Australia's aim to beat their two opponents, England's batsmen and England's weather, with a flurry of early wickets on day four of the final Ashes Test was left unfulfilled, with rain setting in before the lunch break.
In 17 overs at the Oval on the start of day four, 16 of them with a new ball, Australia snared only two of the four wickets they needed for their second win of a series already won by England. Rain arrived 45 minutes before the scheduled break at 1pm, and was so persistent the umpires elected to bring forward lunch to 12.35pm in the hope of a quicker resumption if the weather improved. 
The skies were still clear in south London when play began on time. England resumed at 6-203, with Jos Buttler on 33 and Mark Wood on 0.
They needed another 129 runs to make Australia to bat again, but the more realistic goal would have been to resist the Australian bowlers long enough for what Buttler quipped was "the great British weather [that] may come and give us a bit of hope [of escaping with a draw]".

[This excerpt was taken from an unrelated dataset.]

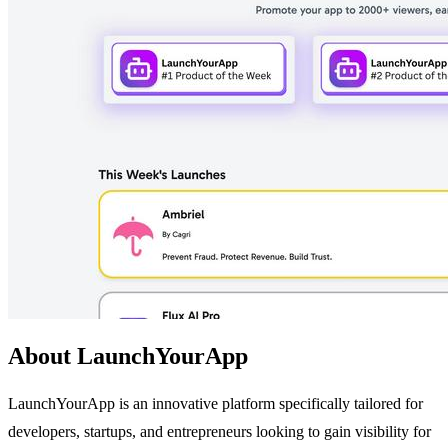
About LaunchYourApp
LaunchYourApp is an innovative platform specifically tailored for
developers, startups, and entrepreneurs looking to gain visibility for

Captain Michael Clarke rewarded Siddle's fine bowling in the Test by allowing him to share the second new ball. Siddle justified this faith by striking in the fifth over of the day, when he trapped Mark Wood leg-before for 6.
Umpire Kumar Dharmasena was unconvinced by the appeal, for a delivery that angled into the right-hander and beat the inside-edge, but the Australians' challenge was rewarded when Hawk-Eye predicted the ball would have thudded into leg-stump.
Wood's replacement, Moeen Ali, was given a torrid time, not due to the pace of Siddle's deliveries but where they landed.
In the first full over Ali faced from the right-armer he edged just short of first slip, had a delivery pass just outside his outside edge as he sought to block, and then just past his inside edge - and over the stumps - as he tried again.
Mitchell Johnson's unimpressive start with the new ball at the other end saw him replaced after only two overs. Again, Clarke surprised.
While Mitchell Starc is one of the world's most formidable pacemen with a new ball the captain instead plumped for Mitchell Marsh, who had bowled with great vigour as he did at Edgbaston.
Marsh claimed the wicket of Buttler in his second over, although it was admittedly due less to his guile than it was to the Englishman's awful shot.
Given the circumstances it was unfathomable why he tried to drive on the up, offering a chance that the lanky Starc did well to take at ankle height at wide mid-off.
The wicketkeeper's contribution of 42 from 107 deliveries was easily his best for the series - not a huge achievement, admittedly - yet the manner of his departure would have irked him and England's hierarchy, even though the series was not on the line.
Stuart Broad's batting has regressed significantly in recent years, but he applied himself well upon joining Ali at the crease.
Siddle aside, Clarke was reluctant to give his bowlers anything longer than three-over spells.
By the second half of the session it seemed the captain was trying to capitalise on the left-handers' susceptibility to short-pitched bowling by recalling Johnson.
It was in that first over of his second spell that the rain began, and progressively got heavier, enough for the umpires to intervene at the end of the following over from Nathan Lyon. Ali and Broad, who shared a vital partnership in the third Test, had been together for almost 10 overs and made 35 runs.
The partnership lacked the overt aggression of Edgbaston, where the 87 they put on was the highest of the match, but it was just what England needed.